**WORK REQUIRED**
Please lay out the items below as a JSON list of strings, one string per line with blank lines left out, covering only the part that opens with the line containing "pose: elev=167.7 azim=306.2" and closes with the line containing "Dot at: (303, 249)", both lines included.
+++ SUPPLIED ENTRIES
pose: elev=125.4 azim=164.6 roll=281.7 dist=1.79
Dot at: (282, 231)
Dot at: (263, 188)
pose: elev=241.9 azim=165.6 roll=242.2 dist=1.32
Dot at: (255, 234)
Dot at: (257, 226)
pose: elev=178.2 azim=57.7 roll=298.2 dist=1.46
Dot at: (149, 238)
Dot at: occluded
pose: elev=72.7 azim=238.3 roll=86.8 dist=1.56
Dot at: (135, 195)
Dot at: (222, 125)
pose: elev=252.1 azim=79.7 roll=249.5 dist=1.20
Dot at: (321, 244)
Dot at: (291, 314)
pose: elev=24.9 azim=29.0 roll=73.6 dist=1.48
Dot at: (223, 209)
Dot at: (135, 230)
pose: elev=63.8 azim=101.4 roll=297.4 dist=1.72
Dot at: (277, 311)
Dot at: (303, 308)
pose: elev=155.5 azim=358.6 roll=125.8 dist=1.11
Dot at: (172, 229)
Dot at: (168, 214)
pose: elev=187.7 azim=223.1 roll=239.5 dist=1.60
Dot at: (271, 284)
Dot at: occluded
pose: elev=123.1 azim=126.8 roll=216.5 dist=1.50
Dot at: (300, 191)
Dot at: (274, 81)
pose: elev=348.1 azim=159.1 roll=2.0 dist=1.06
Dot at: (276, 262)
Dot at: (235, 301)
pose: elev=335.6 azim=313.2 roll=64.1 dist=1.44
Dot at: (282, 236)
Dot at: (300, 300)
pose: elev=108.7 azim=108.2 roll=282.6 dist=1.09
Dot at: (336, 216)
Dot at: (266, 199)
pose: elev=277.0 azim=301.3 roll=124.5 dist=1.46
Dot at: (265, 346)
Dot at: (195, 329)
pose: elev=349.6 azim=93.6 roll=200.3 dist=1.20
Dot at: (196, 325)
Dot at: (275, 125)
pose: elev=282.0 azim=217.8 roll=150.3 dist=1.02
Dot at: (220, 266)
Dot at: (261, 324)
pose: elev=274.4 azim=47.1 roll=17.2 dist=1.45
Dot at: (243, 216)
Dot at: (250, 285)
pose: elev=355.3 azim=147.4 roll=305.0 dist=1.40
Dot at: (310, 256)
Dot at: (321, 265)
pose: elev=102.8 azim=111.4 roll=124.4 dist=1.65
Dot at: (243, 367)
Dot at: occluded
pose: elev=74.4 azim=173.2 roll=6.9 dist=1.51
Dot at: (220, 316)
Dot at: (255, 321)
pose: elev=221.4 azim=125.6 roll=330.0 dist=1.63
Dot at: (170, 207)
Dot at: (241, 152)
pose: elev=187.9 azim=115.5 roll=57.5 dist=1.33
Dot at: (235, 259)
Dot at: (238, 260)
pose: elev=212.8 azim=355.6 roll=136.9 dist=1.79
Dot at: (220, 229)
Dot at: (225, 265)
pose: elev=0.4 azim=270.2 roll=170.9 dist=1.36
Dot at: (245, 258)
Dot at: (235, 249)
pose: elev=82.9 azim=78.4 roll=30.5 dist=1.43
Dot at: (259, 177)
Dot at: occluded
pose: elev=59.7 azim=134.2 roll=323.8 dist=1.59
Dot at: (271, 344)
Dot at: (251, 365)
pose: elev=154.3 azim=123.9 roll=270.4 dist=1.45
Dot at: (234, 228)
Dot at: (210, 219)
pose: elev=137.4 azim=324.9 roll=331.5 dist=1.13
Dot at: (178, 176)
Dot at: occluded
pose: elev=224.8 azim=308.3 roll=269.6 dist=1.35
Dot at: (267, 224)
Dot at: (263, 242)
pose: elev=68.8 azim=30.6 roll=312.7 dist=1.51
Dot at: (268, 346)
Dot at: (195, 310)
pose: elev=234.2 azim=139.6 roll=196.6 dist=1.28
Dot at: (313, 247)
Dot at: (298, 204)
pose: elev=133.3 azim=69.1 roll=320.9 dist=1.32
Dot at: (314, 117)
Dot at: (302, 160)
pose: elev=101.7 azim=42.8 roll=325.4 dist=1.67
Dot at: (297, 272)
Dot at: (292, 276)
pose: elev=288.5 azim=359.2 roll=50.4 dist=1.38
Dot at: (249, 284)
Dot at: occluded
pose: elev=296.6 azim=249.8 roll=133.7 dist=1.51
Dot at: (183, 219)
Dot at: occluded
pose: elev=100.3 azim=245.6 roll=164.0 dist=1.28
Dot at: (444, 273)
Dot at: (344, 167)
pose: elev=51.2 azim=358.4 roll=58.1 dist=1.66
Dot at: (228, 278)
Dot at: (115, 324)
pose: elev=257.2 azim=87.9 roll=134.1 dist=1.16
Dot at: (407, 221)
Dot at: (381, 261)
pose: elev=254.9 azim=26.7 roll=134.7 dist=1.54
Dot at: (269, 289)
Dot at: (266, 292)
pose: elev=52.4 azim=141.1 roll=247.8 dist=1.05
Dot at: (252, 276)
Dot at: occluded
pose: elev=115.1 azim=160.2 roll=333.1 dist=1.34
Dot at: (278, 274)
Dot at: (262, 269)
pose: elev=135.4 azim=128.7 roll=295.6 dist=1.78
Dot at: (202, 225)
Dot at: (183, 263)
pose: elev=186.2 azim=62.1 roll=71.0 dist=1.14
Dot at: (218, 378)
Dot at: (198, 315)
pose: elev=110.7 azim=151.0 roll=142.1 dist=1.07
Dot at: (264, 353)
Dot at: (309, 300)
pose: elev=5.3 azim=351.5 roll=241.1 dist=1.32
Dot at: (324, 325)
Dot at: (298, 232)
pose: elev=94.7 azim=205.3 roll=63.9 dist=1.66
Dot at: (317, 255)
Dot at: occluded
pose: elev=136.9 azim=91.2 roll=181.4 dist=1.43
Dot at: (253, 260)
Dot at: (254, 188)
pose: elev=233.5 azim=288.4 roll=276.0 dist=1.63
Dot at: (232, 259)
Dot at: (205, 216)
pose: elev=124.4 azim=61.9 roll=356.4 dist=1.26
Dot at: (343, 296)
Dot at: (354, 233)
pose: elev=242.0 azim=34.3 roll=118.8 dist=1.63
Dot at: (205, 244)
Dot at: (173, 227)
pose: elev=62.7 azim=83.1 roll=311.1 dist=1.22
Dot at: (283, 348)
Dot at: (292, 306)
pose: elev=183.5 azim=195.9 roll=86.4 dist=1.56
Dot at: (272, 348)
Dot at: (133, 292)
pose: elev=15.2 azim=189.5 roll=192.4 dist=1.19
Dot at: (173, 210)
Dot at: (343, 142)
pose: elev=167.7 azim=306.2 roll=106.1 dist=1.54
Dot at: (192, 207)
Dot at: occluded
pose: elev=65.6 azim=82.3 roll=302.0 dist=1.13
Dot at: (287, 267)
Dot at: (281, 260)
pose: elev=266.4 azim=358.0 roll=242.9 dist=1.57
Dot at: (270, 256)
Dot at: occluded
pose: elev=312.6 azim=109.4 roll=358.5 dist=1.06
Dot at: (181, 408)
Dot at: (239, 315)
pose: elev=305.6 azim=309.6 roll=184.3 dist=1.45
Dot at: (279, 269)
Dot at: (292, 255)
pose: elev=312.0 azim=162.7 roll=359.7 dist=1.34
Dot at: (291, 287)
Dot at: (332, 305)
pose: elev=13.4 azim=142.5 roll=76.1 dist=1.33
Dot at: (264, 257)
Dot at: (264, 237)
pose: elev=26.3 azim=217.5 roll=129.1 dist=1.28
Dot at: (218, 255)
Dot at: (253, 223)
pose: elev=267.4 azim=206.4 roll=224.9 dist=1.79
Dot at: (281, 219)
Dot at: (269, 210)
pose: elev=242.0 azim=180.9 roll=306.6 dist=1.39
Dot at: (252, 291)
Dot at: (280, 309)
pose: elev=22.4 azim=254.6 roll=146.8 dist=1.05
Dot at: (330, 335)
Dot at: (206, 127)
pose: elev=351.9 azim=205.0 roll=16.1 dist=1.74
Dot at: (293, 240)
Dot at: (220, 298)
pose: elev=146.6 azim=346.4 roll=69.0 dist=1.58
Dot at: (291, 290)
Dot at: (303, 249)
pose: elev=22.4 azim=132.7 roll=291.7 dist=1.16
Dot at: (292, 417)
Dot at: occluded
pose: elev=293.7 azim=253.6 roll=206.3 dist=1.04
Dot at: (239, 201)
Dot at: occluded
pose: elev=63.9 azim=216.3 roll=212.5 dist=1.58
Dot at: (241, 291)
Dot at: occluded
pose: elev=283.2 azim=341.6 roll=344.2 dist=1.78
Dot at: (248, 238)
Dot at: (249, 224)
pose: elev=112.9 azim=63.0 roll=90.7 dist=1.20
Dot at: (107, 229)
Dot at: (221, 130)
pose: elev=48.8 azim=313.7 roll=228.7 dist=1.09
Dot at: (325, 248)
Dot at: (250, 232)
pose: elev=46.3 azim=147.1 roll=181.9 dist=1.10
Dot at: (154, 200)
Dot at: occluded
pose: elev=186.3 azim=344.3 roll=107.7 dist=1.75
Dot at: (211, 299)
++++++
**WORKED ANSWER**
[
  "pose: elev=167.7 azim=306.2 roll=106.1 dist=1.54",
  "Dot at: (192, 207)",
  "Dot at: occluded",
  "pose: elev=65.6 azim=82.3 roll=302.0 dist=1.13",
  "Dot at: (287, 267)",
  "Dot at: (281, 260)",
  "pose: elev=266.4 azim=358.0 roll=242.9 dist=1.57",
  "Dot at: (270, 256)",
  "Dot at: occluded",
  "pose: elev=312.6 azim=109.4 roll=358.5 dist=1.06",
  "Dot at: (181, 408)",
  "Dot at: (239, 315)",
  "pose: elev=305.6 azim=309.6 roll=184.3 dist=1.45",
  "Dot at: (279, 269)",
  "Dot at: (292, 255)",
  "pose: elev=312.0 azim=162.7 roll=359.7 dist=1.34",
  "Dot at: (291, 287)",
  "Dot at: (332, 305)",
  "pose: elev=13.4 azim=142.5 roll=76.1 dist=1.33",
  "Dot at: (264, 257)",
  "Dot at: (264, 237)",
  "pose: elev=26.3 azim=217.5 roll=129.1 dist=1.28",
  "Dot at: (218, 255)",
  "Dot at: (253, 223)",
  "pose: elev=267.4 azim=206.4 roll=224.9 dist=1.79",
  "Dot at: (281, 219)",
  "Dot at: (269, 210)",
  "pose: elev=242.0 azim=180.9 roll=306.6 dist=1.39",
  "Dot at: (252, 291)",
  "Dot at: (280, 309)",
  "pose: elev=22.4 azim=254.6 roll=146.8 dist=1.05",
  "Dot at: (330, 335)",
  "Dot at: (206, 127)",
  "pose: elev=351.9 azim=205.0 roll=16.1 dist=1.74",
  "Dot at: (293, 240)",
  "Dot at: (220, 298)",
  "pose: elev=146.6 azim=346.4 roll=69.0 dist=1.58",
  "Dot at: (291, 290)",
  "Dot at: (303, 249)"
]